EXERCISE REQUIREMENTS ->
Both the line with "pdfencoding=unicode" and the line with "mobile application development.\\" in the records below must appear in the output, along with every line between them, exactly and with nothing added.

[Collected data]
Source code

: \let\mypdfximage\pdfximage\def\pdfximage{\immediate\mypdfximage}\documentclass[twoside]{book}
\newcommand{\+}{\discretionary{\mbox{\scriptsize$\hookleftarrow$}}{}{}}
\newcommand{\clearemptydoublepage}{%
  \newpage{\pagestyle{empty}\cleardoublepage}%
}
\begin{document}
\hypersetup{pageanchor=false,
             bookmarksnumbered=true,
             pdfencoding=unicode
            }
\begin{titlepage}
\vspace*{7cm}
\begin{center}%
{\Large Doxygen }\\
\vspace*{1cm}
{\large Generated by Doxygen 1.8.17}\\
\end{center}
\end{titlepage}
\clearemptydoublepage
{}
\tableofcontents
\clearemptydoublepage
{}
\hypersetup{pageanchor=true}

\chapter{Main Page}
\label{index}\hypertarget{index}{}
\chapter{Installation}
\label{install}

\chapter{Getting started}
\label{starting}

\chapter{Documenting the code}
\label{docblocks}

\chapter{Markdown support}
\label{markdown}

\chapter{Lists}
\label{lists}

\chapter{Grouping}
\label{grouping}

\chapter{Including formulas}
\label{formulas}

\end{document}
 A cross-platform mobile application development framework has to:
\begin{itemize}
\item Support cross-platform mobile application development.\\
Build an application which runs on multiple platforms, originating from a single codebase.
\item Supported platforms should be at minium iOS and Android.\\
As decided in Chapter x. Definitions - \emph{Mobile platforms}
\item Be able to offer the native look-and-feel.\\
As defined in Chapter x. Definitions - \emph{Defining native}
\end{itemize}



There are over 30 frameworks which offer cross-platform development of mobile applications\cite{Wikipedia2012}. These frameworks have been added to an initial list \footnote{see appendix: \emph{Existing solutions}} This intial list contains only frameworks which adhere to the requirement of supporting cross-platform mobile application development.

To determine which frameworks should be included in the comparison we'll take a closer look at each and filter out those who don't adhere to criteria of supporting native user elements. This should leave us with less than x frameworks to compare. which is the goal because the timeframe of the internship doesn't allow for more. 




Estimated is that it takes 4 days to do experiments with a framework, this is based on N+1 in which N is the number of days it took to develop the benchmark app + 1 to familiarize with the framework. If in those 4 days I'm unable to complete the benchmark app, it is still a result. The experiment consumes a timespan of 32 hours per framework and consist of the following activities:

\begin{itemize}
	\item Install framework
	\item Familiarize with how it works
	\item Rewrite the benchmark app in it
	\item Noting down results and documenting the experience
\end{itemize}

OUTPUT FOR THIS EXERCISE ->
             pdfencoding=unicode
            }
\begin{titlepage}
\vspace*{7cm}
\begin{center}%
{\Large Doxygen }\\
\vspace*{1cm}
{\large Generated by Doxygen 1.8.17}\\
\end{center}
\end{titlepage}
\clearemptydoublepage
{}
\tableofcontents
\clearemptydoublepage
{}
\hypersetup{pageanchor=true}

\chapter{Main Page}
\label{index}\hypertarget{index}{}
\chapter{Installation}
\label{install}

\chapter{Getting started}
\label{starting}

\chapter{Documenting the code}
\label{docblocks}

\chapter{Markdown support}
\label{markdown}

\chapter{Lists}
\label{lists}

\chapter{Grouping}
\label{grouping}

\chapter{Including formulas}
\label{formulas}

\end{document}
 A cross-platform mobile application development framework has to:
\begin{itemize}
\item Support cross-platform mobile application development.\\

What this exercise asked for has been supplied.